Я сначала не обратила внимания на толпу людей, но, бросив взгляд в проем между двумя передними сиденьями, увидела полицейских в одинаковой форме, которые, образуя небольшие группы, глазели на машину. Выражение лиц у всех тоже было одинаковое: в основном отвращение, смешанное с открытым любопытством и долей удовлетворения. Их работа была сделана. И эта работа получила отличную оценку. Среди полицейских попадались и гражданские служащие, выглядевшие столь же самодовольными. Более жестокой толпе не противостояла даже Мария Антуанетта при своем последнем публичном появлении.
Фримен тихо выругался, и я поняла, что столь обширная аудитория при въезде во двор его нервирует. Он переключил скорости, выехал на территорию участка и чуть сильнее, чем следовало, ударил по тормозам.
— Спокойнее, — проворчал Смит и повернулся ко мне. — У вас там все в порядке? Готовы для фото крупным планом?
Инспектору не удавалось мне понравиться. Он арестовал меня за то, чего я не совершала — даже в мыслях, — и это мешало мне говорить. Я не ответила ему, а просто сжала руки на коленях. Мне было холодно, и я чувствовала какую-то отстраненность, как будто все это происходило с кем-то другим.
— За той дверью, — показал Фримен, — находится сержант, оформляющий задержанных. Вам нужно пройти следом за констеблем Смитом и встать там, где он вам скажет.

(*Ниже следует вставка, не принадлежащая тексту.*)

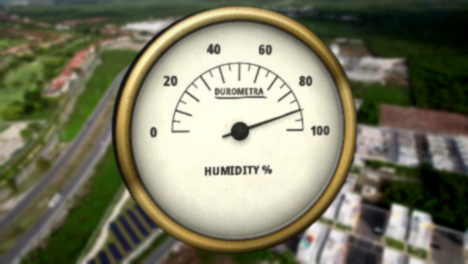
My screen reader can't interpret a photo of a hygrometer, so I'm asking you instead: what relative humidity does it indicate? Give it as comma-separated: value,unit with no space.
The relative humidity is 90,%
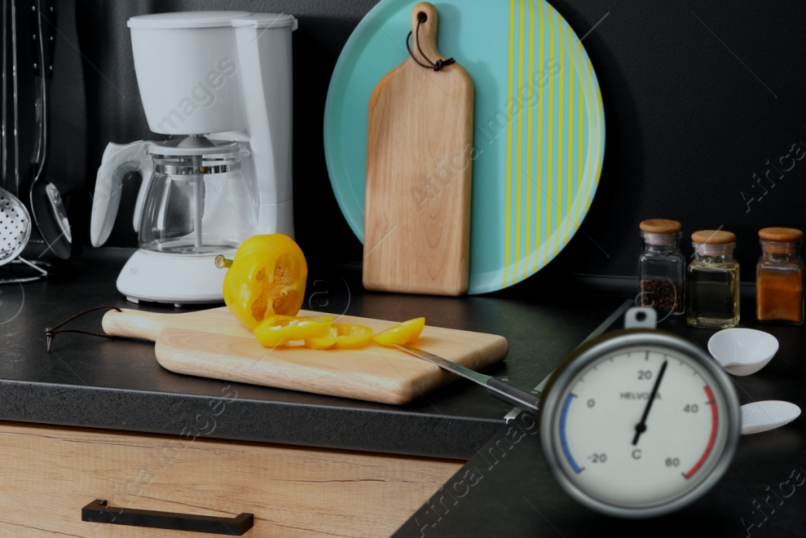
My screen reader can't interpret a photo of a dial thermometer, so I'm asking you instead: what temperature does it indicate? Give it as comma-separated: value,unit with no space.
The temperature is 24,°C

Я лишь кивнула, выбралась из машины, когда Смит открыл дверь, как мне велели, последовала за ним по пандусу и вошла в дверь с табличкой «Оформление задержанных». Я не осмеливалась поглядеть ни влево, ни вправо, не отрывая глаз от его широкой спины, и старалась приспособиться к его шагу. Откуда-то сзади раздался свист, пронзительный и неожиданный, и я вздрогнула. Он прозвучал сигналом для молчавшей толпы во дворе, и дверь закрылась за мной под нарастающий вал глумливых выкриков и замечаний. Я уловила свое отражение в стекле внутренней двери, когда мы проходили через нее, и слегка пожалела молодую женщину в веселой полосатой футболке и потертых джинсах, молодую женщину со светлыми кудрями, густой волной спадавшими ей на спину и казавшимися слишком тяжелыми для ее маленькой головы, молодую женщину с застывшим бледным лицом, с расширившимися и потемневшими от страха глазами.
Первое, что я отметила, — это запах. Сладковатая вонь рвоты накладывалась на хвойный аромат дезинфекции. Пол был чуточку липким, и мои босоножки отставали от ног при ходьбе. Я так нервничала, что почти не чувствовала под собой ног. Желудок сводило.
Большую часть помещения, куда мы пришли, занимала внушительная стойка. Констебль Смит с важным видом приблизился к ней. За стойкой находилась женщина-сержант с внешностью матери семейства, с чистым свежим лицом. Она посмотрела на меня, затем на Смита и покорно спросила:
— Что тут у нас?
— Давай записывай, — кивнул Смит и встал чуть прямее, как ребенок, собравшийся ответить катехизис. — Я детектив-констебль Томас Смит, имеющий право производить аресты, а это Сара Финч. Она арестована в двенадцать двадцать пять сегодня днем в доме номер семь по Керзон-клоуз по подозрению в убийстве Дженнифер Шеферд и по указанию старшего инспектора Викерса.